Action item: The whole of the data must be transcribed exactly.

Records:
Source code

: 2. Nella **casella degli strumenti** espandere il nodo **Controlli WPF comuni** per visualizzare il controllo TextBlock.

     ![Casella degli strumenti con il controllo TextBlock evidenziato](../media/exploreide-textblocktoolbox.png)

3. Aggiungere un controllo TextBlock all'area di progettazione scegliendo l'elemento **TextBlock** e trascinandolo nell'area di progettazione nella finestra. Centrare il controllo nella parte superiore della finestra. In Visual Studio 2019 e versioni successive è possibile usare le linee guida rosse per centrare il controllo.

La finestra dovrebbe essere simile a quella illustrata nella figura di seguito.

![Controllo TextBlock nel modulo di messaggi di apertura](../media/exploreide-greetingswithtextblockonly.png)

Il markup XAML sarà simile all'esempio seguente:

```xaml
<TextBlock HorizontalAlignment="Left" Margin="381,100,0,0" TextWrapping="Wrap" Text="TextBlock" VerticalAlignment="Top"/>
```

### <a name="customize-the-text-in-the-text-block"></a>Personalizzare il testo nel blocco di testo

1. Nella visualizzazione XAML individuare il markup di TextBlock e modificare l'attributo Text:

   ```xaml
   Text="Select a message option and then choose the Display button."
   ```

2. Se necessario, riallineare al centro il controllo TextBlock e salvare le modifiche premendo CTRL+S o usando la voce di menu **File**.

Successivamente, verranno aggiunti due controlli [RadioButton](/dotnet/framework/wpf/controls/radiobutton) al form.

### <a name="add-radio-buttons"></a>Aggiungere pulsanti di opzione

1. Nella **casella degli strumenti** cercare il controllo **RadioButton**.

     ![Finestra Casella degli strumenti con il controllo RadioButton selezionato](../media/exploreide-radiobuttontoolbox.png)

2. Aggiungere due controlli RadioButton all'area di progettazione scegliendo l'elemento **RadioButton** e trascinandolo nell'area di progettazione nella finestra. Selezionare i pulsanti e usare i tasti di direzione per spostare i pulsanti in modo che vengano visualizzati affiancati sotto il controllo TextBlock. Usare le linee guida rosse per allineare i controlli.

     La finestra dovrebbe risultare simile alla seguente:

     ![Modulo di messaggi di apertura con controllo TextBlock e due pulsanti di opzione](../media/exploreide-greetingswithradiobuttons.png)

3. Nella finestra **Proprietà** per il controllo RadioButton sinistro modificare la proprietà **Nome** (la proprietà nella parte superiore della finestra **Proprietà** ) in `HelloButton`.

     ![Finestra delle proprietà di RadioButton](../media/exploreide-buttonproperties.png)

Response area:
Source code

: 2. Nella **casella degli strumenti** espandere il nodo **Controlli WPF comuni** per visualizzare il controllo TextBlock.

     ![Casella degli strumenti con il controllo TextBlock evidenziato](../media/exploreide-textblocktoolbox.png)

3. Aggiungere un controllo TextBlock all'area di progettazione scegliendo l'elemento **TextBlock** e trascinandolo nell'area di progettazione nella finestra. Centrare il controllo nella parte superiore della finestra. In Visual Studio 2019 e versioni successive è possibile usare le linee guida rosse per centrare il controllo.

La finestra dovrebbe essere simile a quella illustrata nella figura di seguito.

![Controllo TextBlock nel modulo di messaggi di apertura](../media/exploreide-greetingswithtextblockonly.png)

Il markup XAML sarà simile all'esempio seguente:

```xaml
<TextBlock HorizontalAlignment="Left" Margin="381,100,0,0" TextWrapping="Wrap" Text="TextBlock" VerticalAlignment="Top"/>
```

### <a name="customize-the-text-in-the-text-block"></a>Personalizzare il testo nel blocco di testo

1. Nella visualizzazione XAML individuare il markup di TextBlock e modificare l'attributo Text:

   ```xaml
   Text="Select a message option and then choose the Display button."
   ```

2. Se necessario, riallineare al centro il controllo TextBlock e salvare le modifiche premendo CTRL+S o usando la voce di menu **File**.

Successivamente, verranno aggiunti due controlli [RadioButton](/dotnet/framework/wpf/controls/radiobutton) al form.

### <a name="add-radio-buttons"></a>Aggiungere pulsanti di opzione

1. Nella **casella degli strumenti** cercare il controllo **RadioButton**.

     ![Finestra Casella degli strumenti con il controllo RadioButton selezionato](../media/exploreide-radiobuttontoolbox.png)

2. Aggiungere due controlli RadioButton all'area di progettazione scegliendo l'elemento **RadioButton** e trascinandolo nell'area di progettazione nella finestra. Selezionare i pulsanti e usare i tasti di direzione per spostare i pulsanti in modo che vengano visualizzati affiancati sotto il controllo TextBlock. Usare le linee guida rosse per allineare i controlli.

     La finestra dovrebbe risultare simile alla seguente:

     ![Modulo di messaggi di apertura con controllo TextBlock e due pulsanti di opzione](../media/exploreide-greetingswithradiobuttons.png)

3. Nella finestra **Proprietà** per il controllo RadioButton sinistro modificare la proprietà **Nome** (la proprietà nella parte superiore della finestra **Proprietà** ) in `HelloButton`.

     ![Finestra delle proprietà di RadioButton](../media/exploreide-buttonproperties.png)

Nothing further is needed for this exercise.